▶ **WHAT THE EXERCISE ASKS**
Could you write out, exactly, every line from the top of the data through the line holding "Figure 1: the box, seen along z, y and x."? Omit the pictures.

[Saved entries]
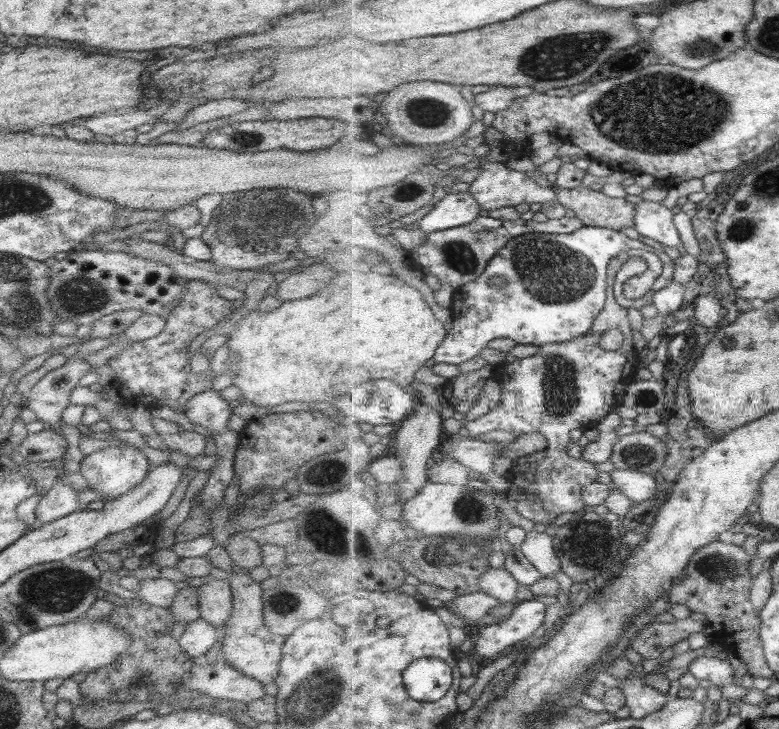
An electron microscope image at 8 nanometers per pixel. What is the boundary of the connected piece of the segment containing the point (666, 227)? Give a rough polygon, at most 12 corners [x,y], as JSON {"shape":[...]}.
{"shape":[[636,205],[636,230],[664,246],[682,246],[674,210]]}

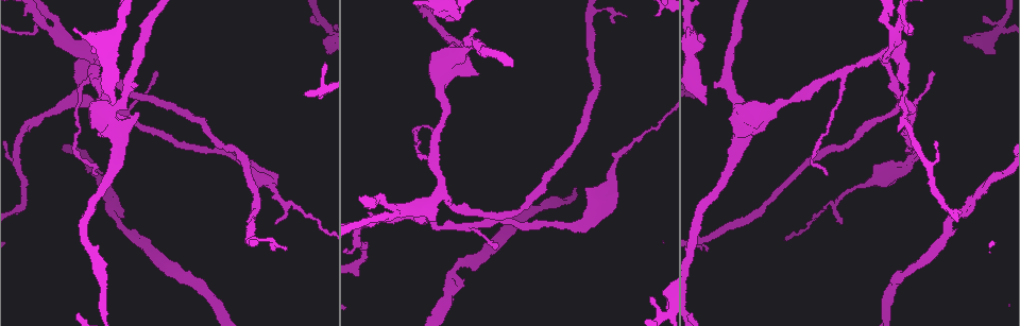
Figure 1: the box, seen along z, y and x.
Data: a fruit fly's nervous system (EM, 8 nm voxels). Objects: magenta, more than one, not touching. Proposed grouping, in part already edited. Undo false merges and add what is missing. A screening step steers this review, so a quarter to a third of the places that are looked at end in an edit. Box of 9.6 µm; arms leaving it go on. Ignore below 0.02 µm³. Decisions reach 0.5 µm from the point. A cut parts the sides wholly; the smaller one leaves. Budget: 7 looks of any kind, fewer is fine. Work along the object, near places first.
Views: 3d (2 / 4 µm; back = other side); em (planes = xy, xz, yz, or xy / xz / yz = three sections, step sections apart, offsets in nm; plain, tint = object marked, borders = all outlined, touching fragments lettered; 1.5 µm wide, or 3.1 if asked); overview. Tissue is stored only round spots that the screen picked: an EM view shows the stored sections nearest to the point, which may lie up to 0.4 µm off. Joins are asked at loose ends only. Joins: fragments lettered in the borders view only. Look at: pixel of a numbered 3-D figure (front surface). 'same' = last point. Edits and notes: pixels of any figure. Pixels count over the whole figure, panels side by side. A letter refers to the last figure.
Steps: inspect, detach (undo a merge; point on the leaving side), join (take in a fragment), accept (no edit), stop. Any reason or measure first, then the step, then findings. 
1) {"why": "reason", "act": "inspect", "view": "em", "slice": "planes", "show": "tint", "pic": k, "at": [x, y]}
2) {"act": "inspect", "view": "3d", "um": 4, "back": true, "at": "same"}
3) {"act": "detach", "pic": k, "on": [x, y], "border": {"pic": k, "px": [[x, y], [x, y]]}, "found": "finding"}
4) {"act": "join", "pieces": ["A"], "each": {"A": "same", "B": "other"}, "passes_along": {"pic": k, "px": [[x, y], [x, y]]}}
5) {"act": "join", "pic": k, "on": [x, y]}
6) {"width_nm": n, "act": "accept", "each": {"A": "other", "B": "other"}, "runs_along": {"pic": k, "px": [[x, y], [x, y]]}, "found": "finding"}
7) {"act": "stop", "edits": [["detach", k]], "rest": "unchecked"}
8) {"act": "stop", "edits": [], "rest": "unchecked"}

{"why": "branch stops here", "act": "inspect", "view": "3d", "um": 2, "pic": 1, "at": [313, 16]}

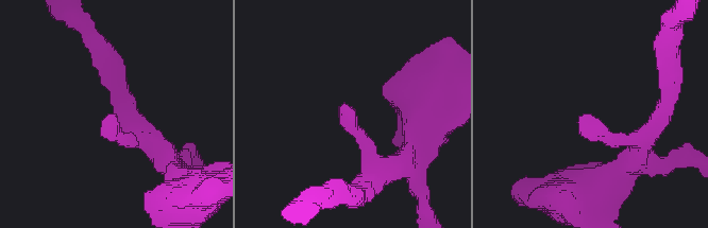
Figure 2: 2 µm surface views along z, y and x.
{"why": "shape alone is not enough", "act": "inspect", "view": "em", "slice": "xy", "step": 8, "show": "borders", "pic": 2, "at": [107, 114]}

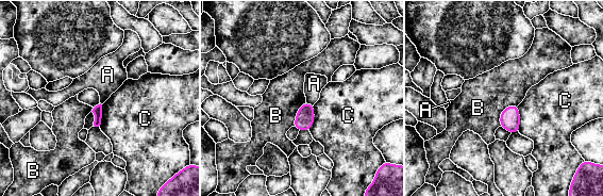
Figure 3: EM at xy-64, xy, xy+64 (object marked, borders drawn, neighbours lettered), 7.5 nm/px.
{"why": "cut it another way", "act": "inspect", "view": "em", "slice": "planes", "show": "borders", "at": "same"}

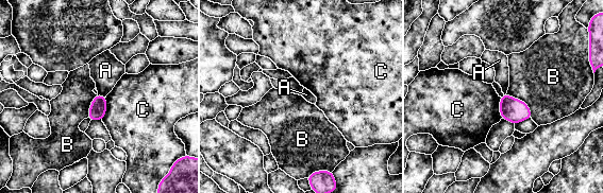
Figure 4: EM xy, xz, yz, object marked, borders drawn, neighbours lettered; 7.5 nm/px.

▶ **EXERCISE SOLUTION**
An electron microscope image at 8 nanometers per pixel. What is the boundary of the connected piece of the segment containing the point (666, 227)? Give a rough polygon, at most 12 corners [x,y], as JSON {"shape":[...]}.
{"shape":[[636,205],[636,230],[664,246],[682,246],[674,210]]}

Figure 1: the box, seen along z, y and x.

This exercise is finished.